This week we continued to discuss Chapter 5 (relationships — an approach to establishing trust with your direct reports).
Master the art of socializing at work
- “Sometimes, though, when these events are introduced by management, they can feel both obligatory and forced…”
- “For the most part, it’s better to use time after work to keep yourself centered than to socialize with work colleagues.” Geoff thought Kim wasn’t consistent with her messaging, and it sounds like the quotation from Return of the Jedi: “Keep your distance though, Chewie…but don’t look like you’re trying to keep your distance.” Jamie thought it was more nuanced: You need to appear to be part of the team. Maybe thirty minutes after work is okay, but not an entire night out.
- Jameson said if you don’t do anything outside of the day-to-day grind, you’ll be missing out on some organic opportunities. Dennis has found that social events have allowed him to get to know people he wouldn’t have otherwise.
- We discussed whether you’d be okay working with people that behave badly when they’re intoxicated. Is it the same because it’s after hours? There’s also a legal liability issue when you have a work function and there’s unlimited access to alcohol. If you create the environment that can enable bad behavior, how much responsibility do you have?
- If the purpose of stopping work early is to get to know one another better, sending people home doesn’t really solve that problem. Jamie said perhaps you can order a team lunch in, or spend time playing video games together. Houston said not everyone wants the same activity, but Jamie said if you do it during work hours, they’re less likely to say no. The author warned earlier that this can be construed as “mandatory;” you need to be clear about this. Status and title can hold a fair amount of sway.
Respect boundaries
- You need to earn trust to be invited into someone’s inner circle and learn more about them as an individual. You also need to learn how to talk to people individually. People are different at work than they are outside of work.
- “Building trust in any relationship takes time because trust is built on a consistent pattern of acting in good faith.”

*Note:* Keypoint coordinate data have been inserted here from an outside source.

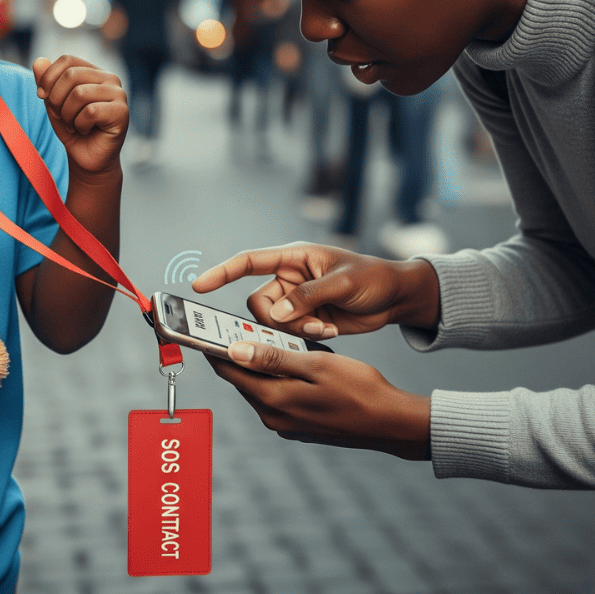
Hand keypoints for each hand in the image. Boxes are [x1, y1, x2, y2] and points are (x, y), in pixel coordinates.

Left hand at [33, 55, 128, 175]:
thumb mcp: (53, 103)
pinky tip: (86, 130)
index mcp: (94, 71)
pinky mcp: (122, 112)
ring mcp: (119, 94)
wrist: (86, 158)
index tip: (42, 96)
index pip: (68, 60)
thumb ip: (46, 81)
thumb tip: (38, 61)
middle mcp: (110, 78)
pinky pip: (90, 112)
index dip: (49, 77)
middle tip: (62, 116)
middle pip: (71, 75)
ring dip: (68, 115)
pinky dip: (80, 125)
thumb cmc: (72, 129)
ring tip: (74, 125)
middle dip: (57, 100)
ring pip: (80, 93)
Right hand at [192, 242, 439, 339]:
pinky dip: (307, 335)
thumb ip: (308, 296)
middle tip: (305, 325)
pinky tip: (332, 329)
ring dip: (295, 330)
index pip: (248, 262)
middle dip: (276, 320)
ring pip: (273, 323)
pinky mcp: (306, 319)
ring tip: (326, 326)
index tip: (199, 286)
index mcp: (293, 257)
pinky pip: (290, 334)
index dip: (221, 273)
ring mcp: (296, 301)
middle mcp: (289, 278)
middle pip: (258, 304)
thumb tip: (277, 315)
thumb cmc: (372, 277)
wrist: (395, 297)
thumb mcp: (342, 282)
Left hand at [208, 342, 430, 459]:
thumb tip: (235, 350)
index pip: (229, 371)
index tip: (204, 328)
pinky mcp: (298, 427)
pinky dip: (278, 378)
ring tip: (270, 338)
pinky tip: (292, 362)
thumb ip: (273, 357)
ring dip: (261, 364)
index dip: (215, 347)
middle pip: (243, 379)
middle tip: (241, 325)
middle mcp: (273, 417)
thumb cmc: (359, 389)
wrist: (391, 423)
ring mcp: (286, 425)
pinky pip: (277, 397)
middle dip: (240, 352)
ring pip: (260, 387)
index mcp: (273, 400)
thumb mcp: (316, 364)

- “An exercise that requires people to talk publicly about their values may drive a wedge rather than help people find what they have in common.” Geoff said that it’s too bad sharing values is hit or miss; we’ve done this in a leadership workshop recently and it was liberating.
- “It’s possible to care personally about a person who disagrees with your views on abortion or guns or God.” Geoff said this takes emotional and cognitive effort. He values being around others who are different than him; however it seems in 2020 this is becoming more difficult because of increased polarization.
- Jameson asked, “What if you peel back the layers to find someone is racist, but that character trait doesn’t impact their work?” You learn what conversations to not bring up that might be uncomfortable for them or others. Don’t put yourself in situations that would be awkward if possible.
- We talked about using the phrase “you guys” vs. “y’all” vs. “you’ns.” How about “you all,” “everyone,” or “everybody?” Personal pronoun usage is a topic of debate. You can chose whether to claim heritage (i.e., I learned how to communicate this way growing up) vs. challenging yourself in that your language may not be inclusive. We also talked about that all of us are white male and have a certain amount of privilege.
- What matters is what you do about the situation when you realize the words you choose matters.